Dziś – na krótko przed skazaniem Jezusa na śmierć – warto dojrzeć to mroczne tło cywilizacji popadającej w beznadziejny sekularyzm, by tym uważniej usłyszeć Jezusową Ewangelię Życia, życia mimo wszystko.
Siostry zatem posłały do Niego wiadomość: Panie, oto choruje ten, którego Ty kochasz.

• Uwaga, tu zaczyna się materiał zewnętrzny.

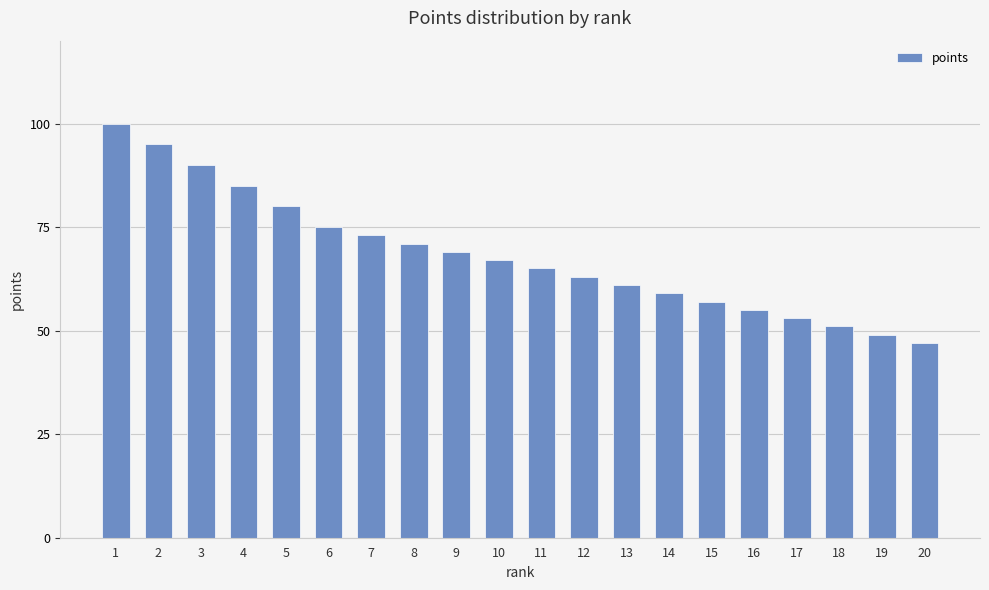

Is it true that the value at 19 is 74?

False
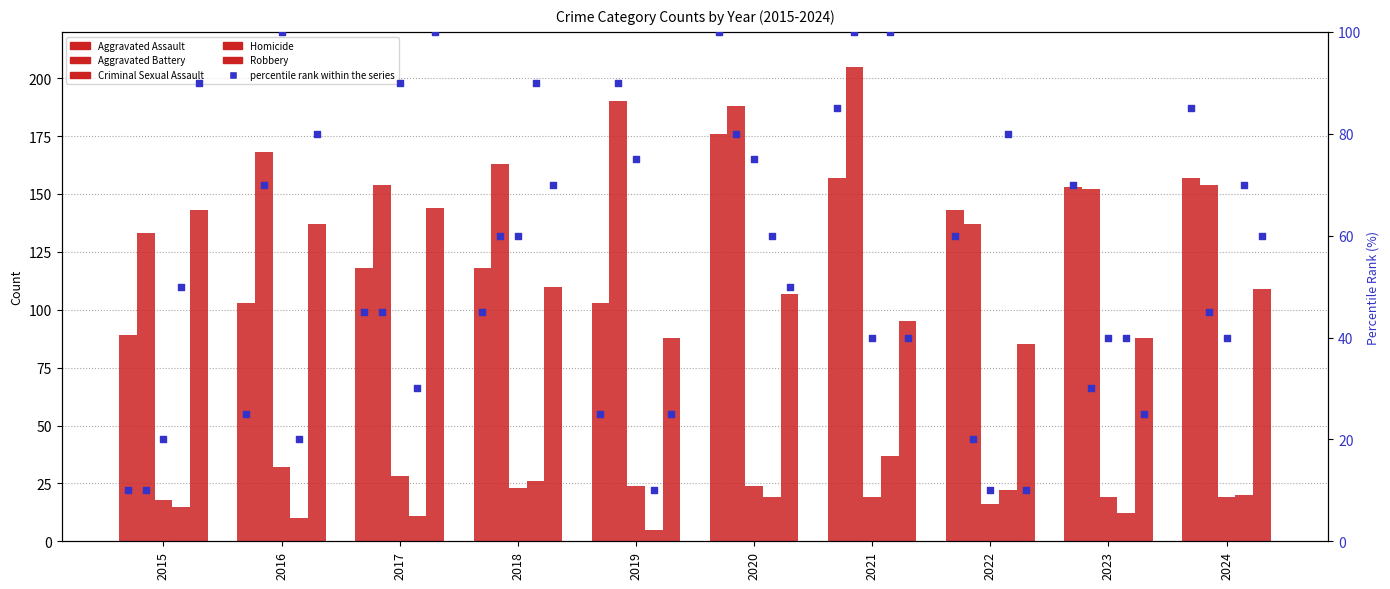

Which series reaches the minimum Y coordinate?

Homicide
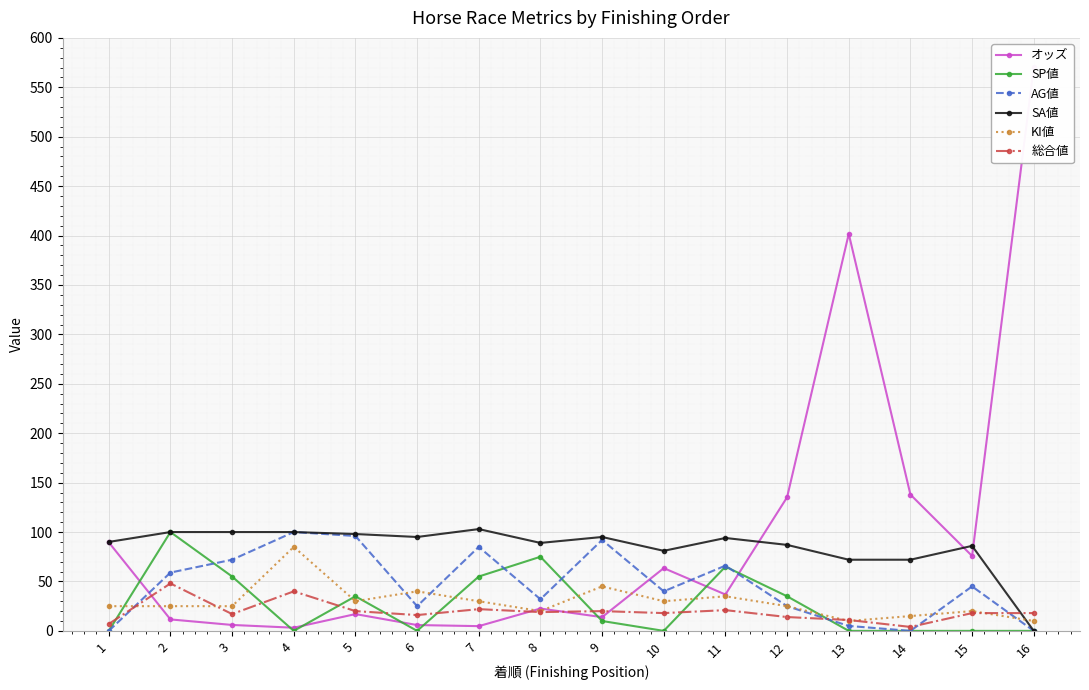

The 総合値 series shows 14.0 at 12. True or false?

True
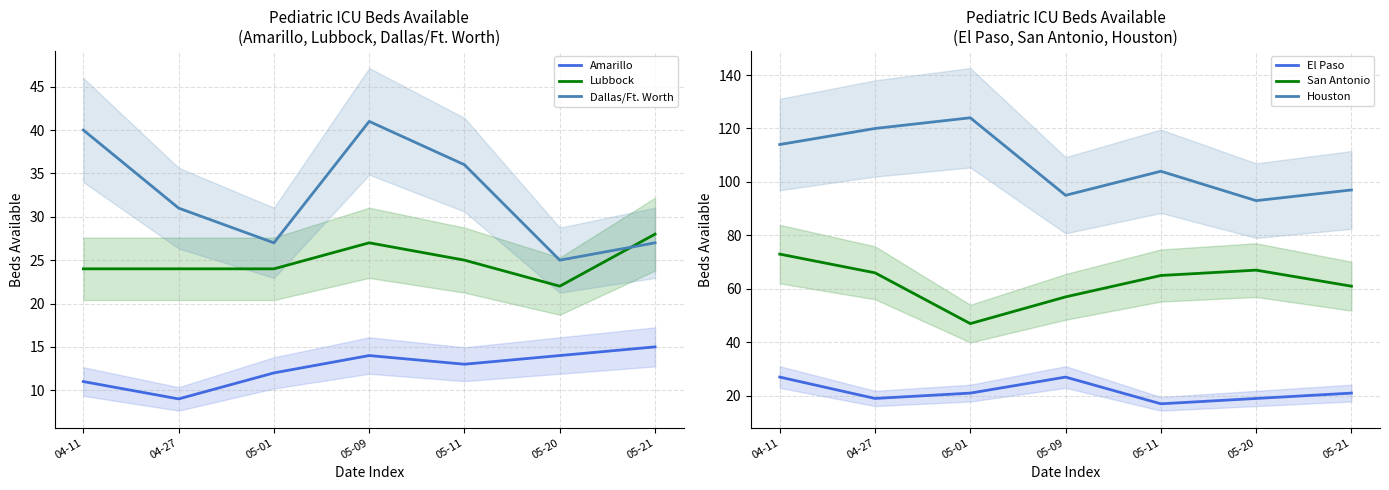

List the labels in order of Amarillo value, largest first.

05-21, 05-09, 05-20, 05-11, 05-01, 04-11, 04-27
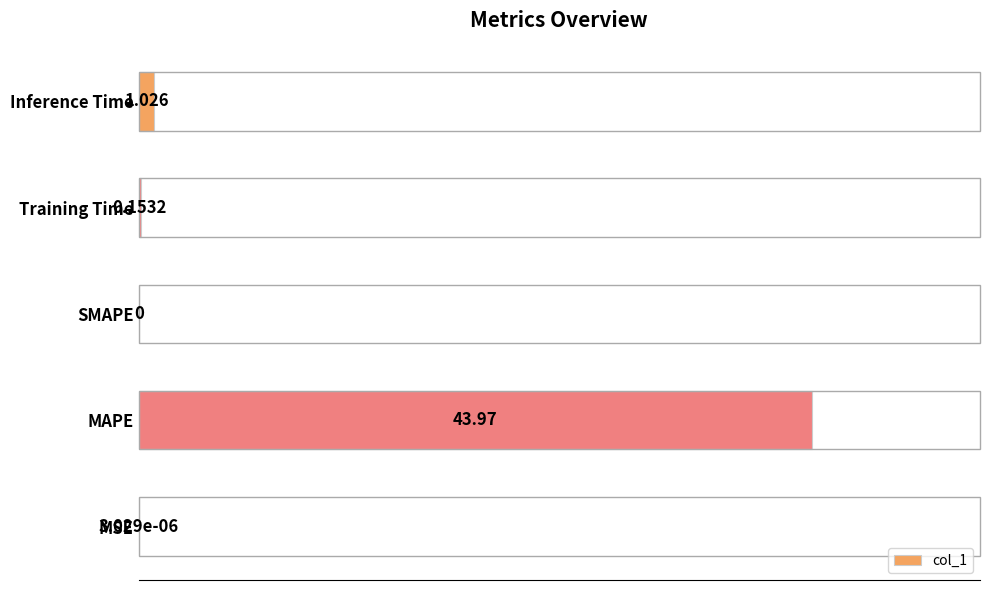

Between Training Time and MAPE, which is larger?

MAPE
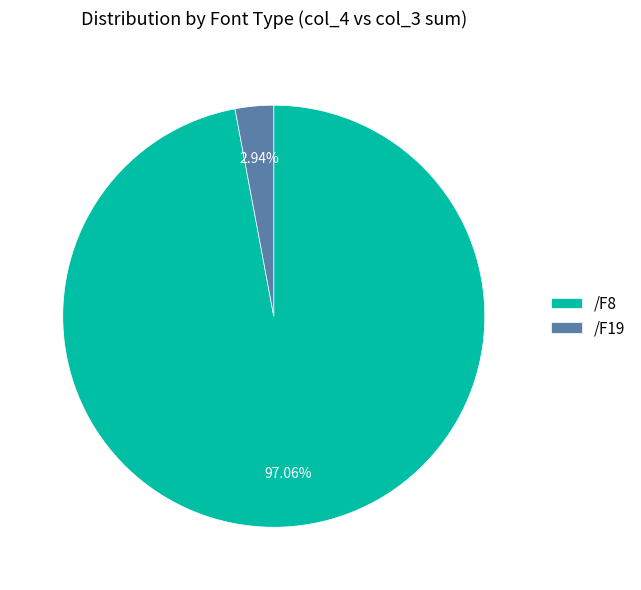

To the nearest percent, what is the difference between the /F8 and /F19 slice percentages?

94%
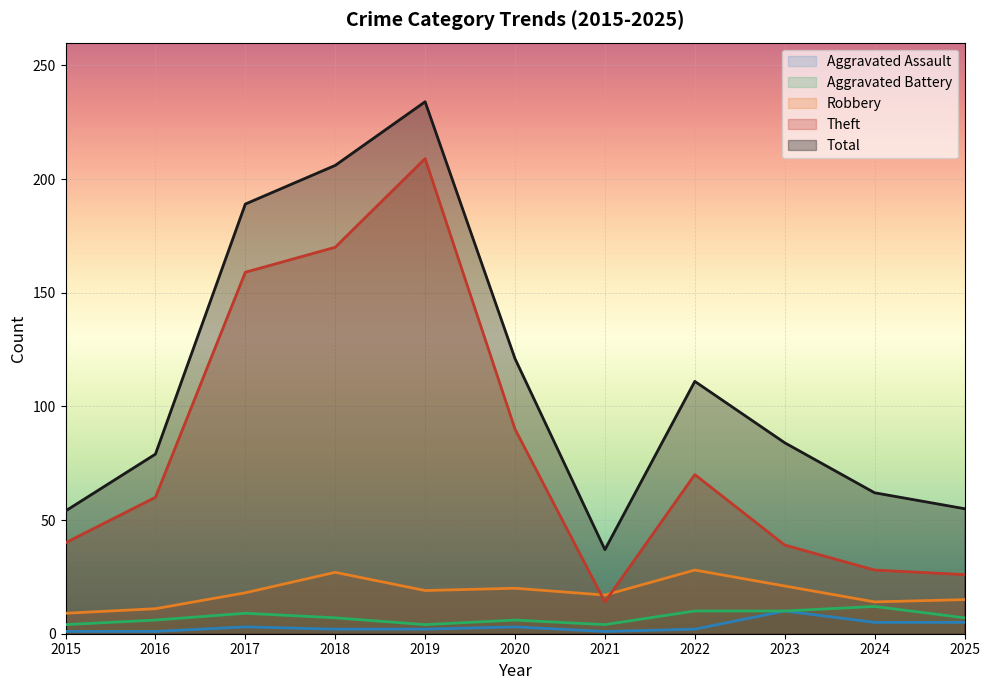

At which category is the sum across all series the highest?

2019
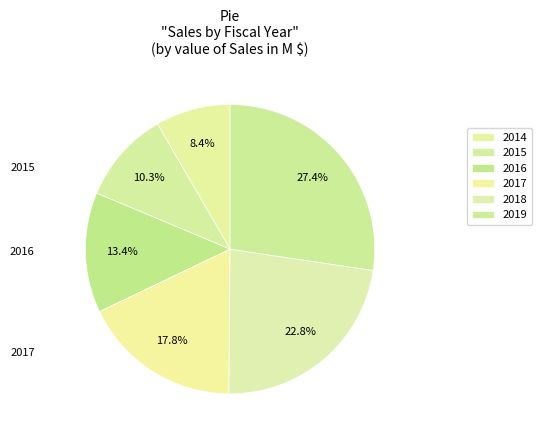

Count the number of slices in the pie.

6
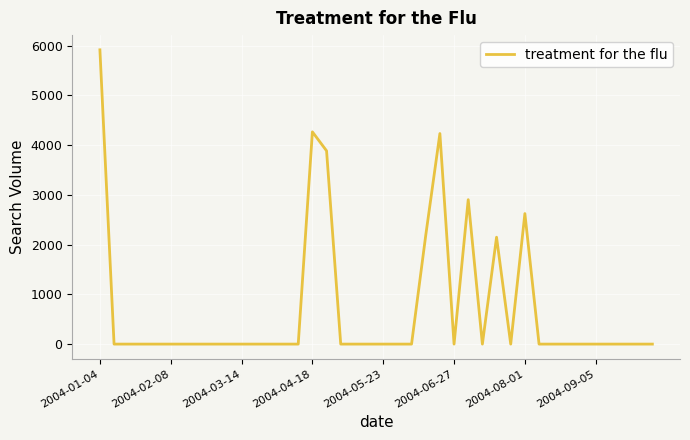

What is the maximum value shown in the chart?

5918.5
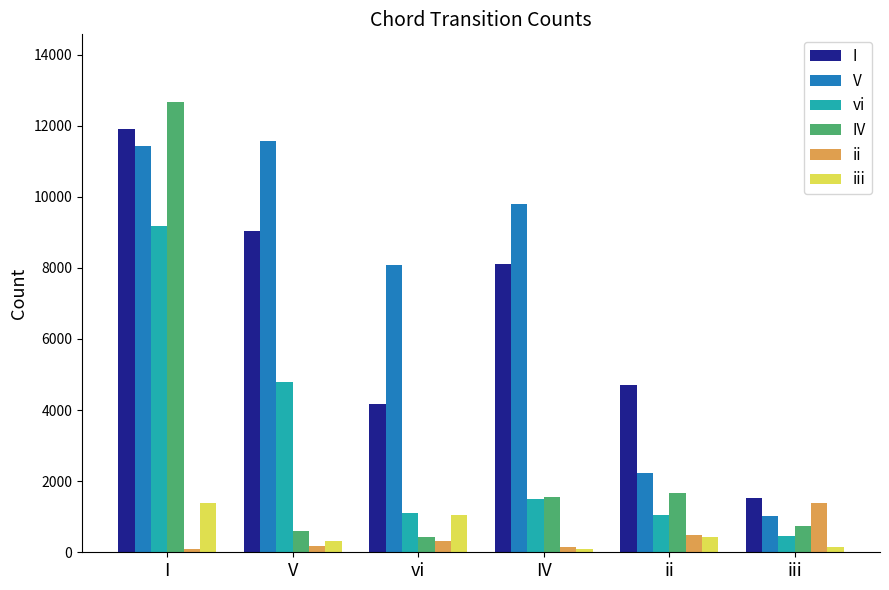

What is the label of the 2nd bar from the right?

ii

Jezus był częstym gościem w domu Łazarza, Marii i Marty. Obecność Jezusa dawała tej rodzinie wiele pokoju i radości. Wszyscy troje czuli się przy Nim bardzo bezpieczni. Jednocześnie ich życie biegło zwyczajne. Sami troszczyli się o codzienny chleb, ale liczyli też na Jezusa, że pomoże im w razie poważnego zagrożenia. A przyszło ono w postaci poważnej choroby Łazarza. Niestety, tak się złożyło, że Jezus znajdował się właśnie wtedy daleko od Betanii. Gdyby był blisko, tu na miejscu, to na pewno uzdrowiłby ich drogiego brata – Łazarza. Było im przykro, że choroba wypadła w takim momencie. Nie tracą jednak głowy i nadziei: posyłają jakiegoś umyślnego gońca, by odszukał Jezusa i powiedział Mu o chorobie Łazarza. O nic wprost nie proszą. Niczego nie podpowiadają, a jedynie odwołują się do miłości, łączącej Jezusa i Łazarza. W głębi serca obie siostry liczyły na to, że Jezus możliwie jak najprędzej zjawi się w Betanii i uzdrowi swego przyjaciela, zanim będzie za późno.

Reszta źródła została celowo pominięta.